APE1-induced ATR–Chk1 nDDR leads to rRNA transcription suppression and cell viability reduction. (A) APE1 overexpression led to pre-rRNA transcription suppression in an ATR-dependent fashion. YFP or YFP-APE1 overexpression plasmid was added to PANC1 cells and incubated for 2 days. DMSO or VE-822 (1 μM) was then added and incubated for another day. The total RNA was extracted and analyzed via qRT-PCR, and pre-rRNA synthesis was normalized to beta-Actin. n = 3. (B) WT but not K6R/K7R nor W119R YFP-APE1 suppressed rRNA transcription. YFP or WT or mutant YFP-APE1 overexpression plasmid was added to PANC1 cells and incubated for 3 days, followed by total RNA extraction and qRT-PCR analysis. n = 3. (C) Overexpression of YFP-APE1 but not YFP led to p53 Ser15 phosphorylation, which was sensitive to VE-822. After YFP or YFP-APE1 overexpression plasmid was added to PANC1 cells and incubated for 3 days, DMSO or VE-822 (1 μM) was added and incubated for another 2 h, followed by total cell lysate extraction and immunoblotting analysis as indicated. (D) YFP-APE1 overexpression led to cell viability reduction. After YFP or YFP-APE1 overexpression plasmid was added to PANC1 cells and incubated for 2 days, DMSO or VE-822 (1 μM) was added and incubated for another day. The cells were analyzed via MTT assays. n = 6. (E) Overexpression of YFP-APE1 led to cell cycle arrests at S and G2/M phases in PANC1 cells. YFP or WT YFP-APE1 overexpression plasmid was added to PANC1 cells. After incubation for 4 days, the cells were collected and examined via FACS analysis. The data are presented as means ± SD, n = 3. (F–H) Overexpression APE1 led to more endogenous DNA damage in PANC1 cells. YFP or WT YFP-APE1 overexpression plasmid was added to PANC1 cells. After incubation for 4 days, the cells were collected and analyzed via comet assays under alkaline or neutral conditions. Scale bar = 100 μm. The data are presented as Scatter dot plot and the lines indicate means, n > 50.

• Data excerpts

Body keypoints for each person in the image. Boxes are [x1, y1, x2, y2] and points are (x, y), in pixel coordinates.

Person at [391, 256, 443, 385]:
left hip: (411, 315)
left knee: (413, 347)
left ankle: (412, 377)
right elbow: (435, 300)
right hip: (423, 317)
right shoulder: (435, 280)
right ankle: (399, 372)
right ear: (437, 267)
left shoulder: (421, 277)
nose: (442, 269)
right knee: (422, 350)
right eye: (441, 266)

* * *

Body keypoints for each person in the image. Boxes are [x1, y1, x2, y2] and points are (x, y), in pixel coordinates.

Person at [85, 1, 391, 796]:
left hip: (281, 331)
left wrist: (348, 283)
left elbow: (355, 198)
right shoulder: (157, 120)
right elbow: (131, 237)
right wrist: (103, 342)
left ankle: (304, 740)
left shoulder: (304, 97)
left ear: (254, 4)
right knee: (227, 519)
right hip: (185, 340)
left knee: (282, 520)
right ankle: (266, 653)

• The task
Say whether each statement agrees with the APE1 figure legend, answering yes or no and quoting the legend's deciding words. (a) In panel B, the plasmids were incubated with PANC1 cells for 3 days before RNA extraction. (b) The MTT assays in panel D used n = 3. (c) The comet assays were run only under alkaline conditions.

• Response to this task
(a) Yes: "incubated for 3 days, followed by total RNA extraction and qRT-PCR analysis."
(b) No: "The cells were analyzed via MTT assays. n = 6."
(c) No: "analyzed via comet assays under alkaline or neutral conditions."